Söyleyenlerin 18 yıldır bu ülkeyi yönetenler olduğunu düşündüğümüzde işimiz daha da zorlaşıyor. Yaşadıklarımız bizi bir bıraksa anlama kısmını bırakacağız. Ama olmuyor, beceremiyoruz. İşçilerin, esnafların, çiftçilerin, tüm emekçilerin, işsizlerin ne zaman yerinden yurdundan edileceği belirsiz hale gelen halkların, her geçen gün daha çok şiddete maruz kalan kadınların, çocukların, düşüncesini yazdığı söylediği için tutsak edilenlerin, yarını hakkında hiçbir güvencesi, umudu kalmamış gençlerin, sadece günü yaşayabilme çabasında olan yoksulların, kimliği nedeniyle doğuştan öteki kılınanların, halkların, bizlerin yepyeni bir döneme geçiyor olmamızı anlamamız çok zor.
Daha dün ki bizler hala o dünün içinde yaşıyoruz.

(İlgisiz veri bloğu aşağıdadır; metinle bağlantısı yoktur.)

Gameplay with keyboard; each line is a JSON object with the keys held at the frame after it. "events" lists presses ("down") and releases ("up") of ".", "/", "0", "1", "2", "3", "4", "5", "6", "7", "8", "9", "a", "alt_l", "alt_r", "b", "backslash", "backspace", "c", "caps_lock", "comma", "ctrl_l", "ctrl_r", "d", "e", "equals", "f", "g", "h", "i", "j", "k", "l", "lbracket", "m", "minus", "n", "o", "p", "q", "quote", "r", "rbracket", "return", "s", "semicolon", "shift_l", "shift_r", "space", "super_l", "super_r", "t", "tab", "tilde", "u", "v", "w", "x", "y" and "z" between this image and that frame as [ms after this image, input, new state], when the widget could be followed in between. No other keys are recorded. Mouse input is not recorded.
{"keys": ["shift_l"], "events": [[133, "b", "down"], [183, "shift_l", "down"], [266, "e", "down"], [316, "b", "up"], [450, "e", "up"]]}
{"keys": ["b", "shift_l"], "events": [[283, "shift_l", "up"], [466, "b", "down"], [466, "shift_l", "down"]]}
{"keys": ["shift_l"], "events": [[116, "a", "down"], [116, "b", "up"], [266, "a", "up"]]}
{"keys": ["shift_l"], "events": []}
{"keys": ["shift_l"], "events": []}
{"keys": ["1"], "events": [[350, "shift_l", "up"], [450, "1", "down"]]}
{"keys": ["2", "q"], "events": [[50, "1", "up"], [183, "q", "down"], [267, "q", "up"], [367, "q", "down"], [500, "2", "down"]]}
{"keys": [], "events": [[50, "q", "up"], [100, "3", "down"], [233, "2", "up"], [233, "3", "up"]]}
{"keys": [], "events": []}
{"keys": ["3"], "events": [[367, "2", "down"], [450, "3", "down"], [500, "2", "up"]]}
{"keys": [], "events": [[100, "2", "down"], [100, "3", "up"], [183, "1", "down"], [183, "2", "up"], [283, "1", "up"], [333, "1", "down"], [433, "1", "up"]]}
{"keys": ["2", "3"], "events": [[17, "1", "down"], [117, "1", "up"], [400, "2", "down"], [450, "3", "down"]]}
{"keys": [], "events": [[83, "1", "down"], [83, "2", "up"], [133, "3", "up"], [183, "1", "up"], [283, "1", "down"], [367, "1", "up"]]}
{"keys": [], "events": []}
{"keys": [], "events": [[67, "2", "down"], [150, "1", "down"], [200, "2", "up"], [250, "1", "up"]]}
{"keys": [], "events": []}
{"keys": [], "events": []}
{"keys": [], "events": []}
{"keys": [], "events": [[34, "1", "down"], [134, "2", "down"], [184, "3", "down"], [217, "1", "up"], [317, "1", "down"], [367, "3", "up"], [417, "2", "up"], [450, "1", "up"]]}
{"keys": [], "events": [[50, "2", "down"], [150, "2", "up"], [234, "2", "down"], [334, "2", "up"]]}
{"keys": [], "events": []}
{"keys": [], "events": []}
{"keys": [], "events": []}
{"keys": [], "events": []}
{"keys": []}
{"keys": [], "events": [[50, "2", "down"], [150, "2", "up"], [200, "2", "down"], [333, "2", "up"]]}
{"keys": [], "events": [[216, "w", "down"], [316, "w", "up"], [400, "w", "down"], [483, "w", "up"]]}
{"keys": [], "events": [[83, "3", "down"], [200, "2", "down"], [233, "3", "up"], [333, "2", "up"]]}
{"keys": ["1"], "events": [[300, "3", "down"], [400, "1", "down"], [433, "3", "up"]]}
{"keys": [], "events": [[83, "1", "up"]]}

Toplumun yarıdan çoğuna yakınının “terörist” diye damgalandığını, delil olmadığı için gizli tanıklarla tutsak edildiğini bilenlerin daha çok cezaevi yapacağız, hepsini oraya tıkacağız diyenlerin bu yeni dönem söylemini kavraması tüm çabalara rağmen olmuyor.
Şirket-devlet işbirliğinde yaşam alanlarının gasp edildiği, insanların doğduğu, koruduğu, büyüdüğü mahallelerin geçmişini binlerce yıllık tarihi ve doğal varlıkların paraya dönüştürülmesine, yok edilmesine engel olamayan bizlerin yeniyi tüm yaşadıklarımızı bize yaşatan iktidar tarafından yapıldığı için algılamamız imkansız.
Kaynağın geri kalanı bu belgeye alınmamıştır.